Helping the heart heal itself — UK researchers lead new treatment effort
It’s a frightening statistic: someone in the U.S. has a heart attack every 40 seconds. For many Kentuckians, the risk is even higher due to widespread health challenges like obesity, smoking and chronic illness.
At the University of Kentucky, two researchers are tackling what comes next — the often-overlooked damage that unfolds in the days and weeks after a heart attack. Their work could redefine how recovery happens, offering new hope for healing hearts in Kentucky and beyond.
Vincent Venditto, Ph.D., associate professor of pharmaceutical sciences, and Dave Feola, Pharm.D., Ph.D., professor of pharmaceutical sciences and assistant dean of graduate studies at the UK College of Pharmacy, have been awarded a two-year $1 million grant from the National Heart, Lung, and Blood Institute of the National Institutes of Health (NIH) to develop a new therapy for one of the lesser-known but most dangerous consequences of a heart attack: post-heart attack inflammation.
After a heart attack, the body launches an intense immune response to clear damaged tissue. While some inflammation is part of the healing process, too much of it can actually cause further harm. That prolonged immune reaction can weaken the heart, delay recovery and even lead to heart failure.
“There are currently no approved treatments that specifically target this kind of inflammation,” said Venditto. “That’s the gap we’re trying to fill.”
The UK team’s approach uses azithromycin, a well-known antibiotic, in a completely new way. By packaging it in liposomes — tiny, bubble-like structures — they aim to deliver the drug directly to the heart where it’s needed most. Early data suggests this method can help calm the immune system, reduce harmful inflammation and support healthy recovery.
This NIH-funded project is part of a two-phase initiative designed to move promising lab findings toward clinical trials.

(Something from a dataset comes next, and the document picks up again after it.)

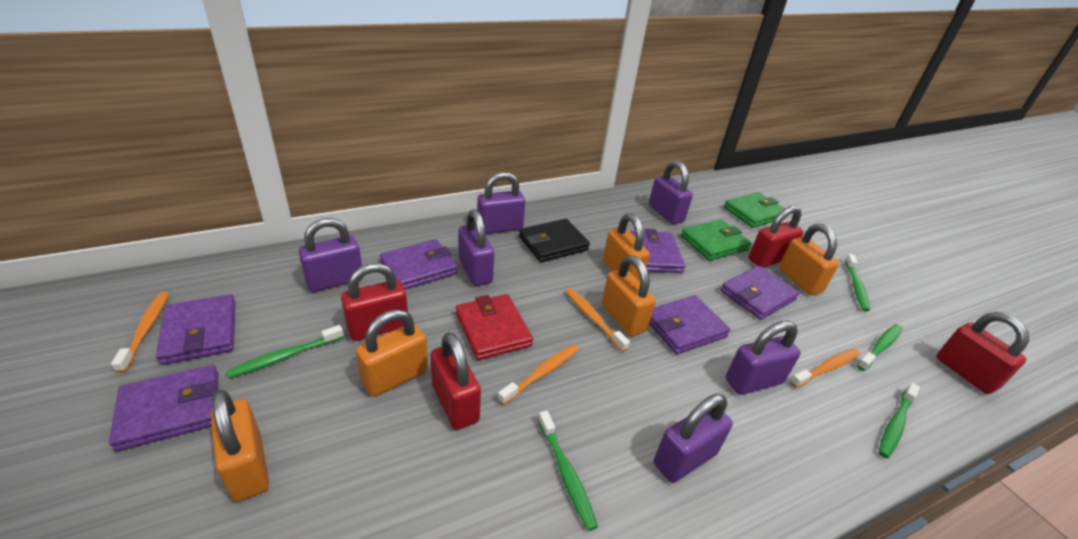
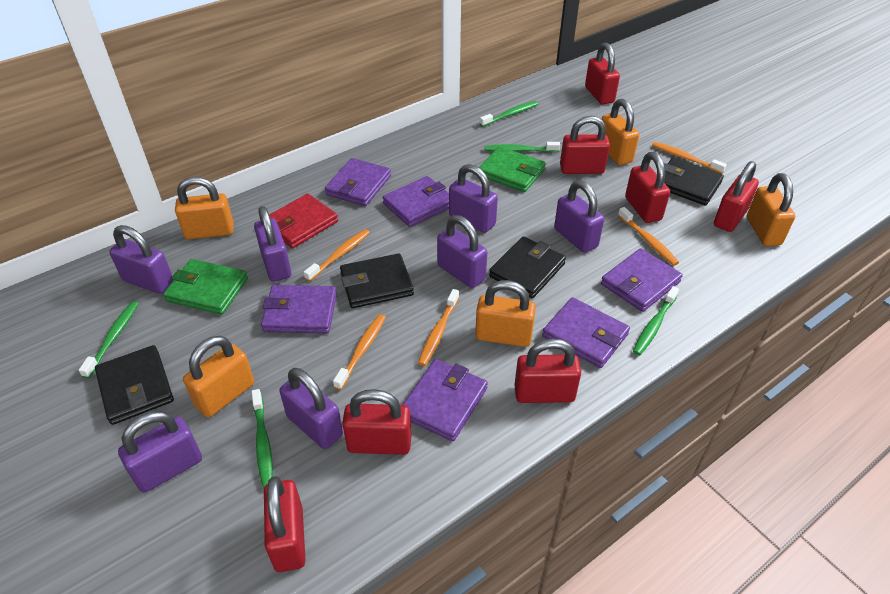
black wallet: [519,219,590,262] = 1 -> [95,345,174,425] [340,253,414,308] [489,236,566,298] [664,158,724,206] = 4
orange toothbrush: [111,292,169,373] [498,344,579,405] [566,288,630,352] [790,349,860,388] = 4 -> [304,229,370,282] [333,314,386,390] [418,289,459,366] [618,207,679,266] [652,142,727,174] = 5
purple padlock: [299,218,362,292] [459,209,494,286] [477,172,525,234] [649,161,693,224] [654,394,733,483] [725,321,801,395] = 6 -> [109,225,173,294] [118,411,202,493] [254,206,291,282] [279,368,343,449] [437,215,487,288] [449,164,498,233] [554,180,604,253] = 7
red padlock: [341,263,408,341] [430,332,481,430] [749,206,804,268] [936,312,1029,394] = 4 -> [264,476,306,572] [342,389,411,455] [515,338,581,403] [560,116,610,174] [585,43,620,104] [625,152,670,223] [714,161,759,232] = 7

The team will first refine the treatment in preclinical models to determine the optimal dose, duration and formulation. If successful, their work could pave the way for human trials — and, eventually, new treatment options for heart attack patients across the country.
“This work has the potential to change how we treat heart disease,” said Feola. “We’re not just treating symptoms — we’re aiming to change the way the body regulates heart tissue damage.”
The research aligns with the University of Kentucky’s broader mission through the Advancing Kentucky Together initiative, a bold effort to improve the Commonwealth’s health and well-being by targeting the state’s most pressing health challenges.
“At UK, we believe the health of Kentucky is the foundation for everything else — education, workforce, quality of life,” said Venditto. “This grant is not just about the science; it’s about creating healthier futures for the people we serve.”
“This kind of progress doesn’t happen in a vacuum,” added Feola. “It takes collaboration — across disciplines, with our communities and with national partners like NIH. We’re proud to be doing this work in — and for — Kentucky.”
Research reported in this publication was supported by the National Heart, Lung, and Blood Institute of the National Institutes of Health under Award Number R61HL177474. The content is solely the responsibility of the authors and does not necessarily represent the official views of the National Institutes of Health.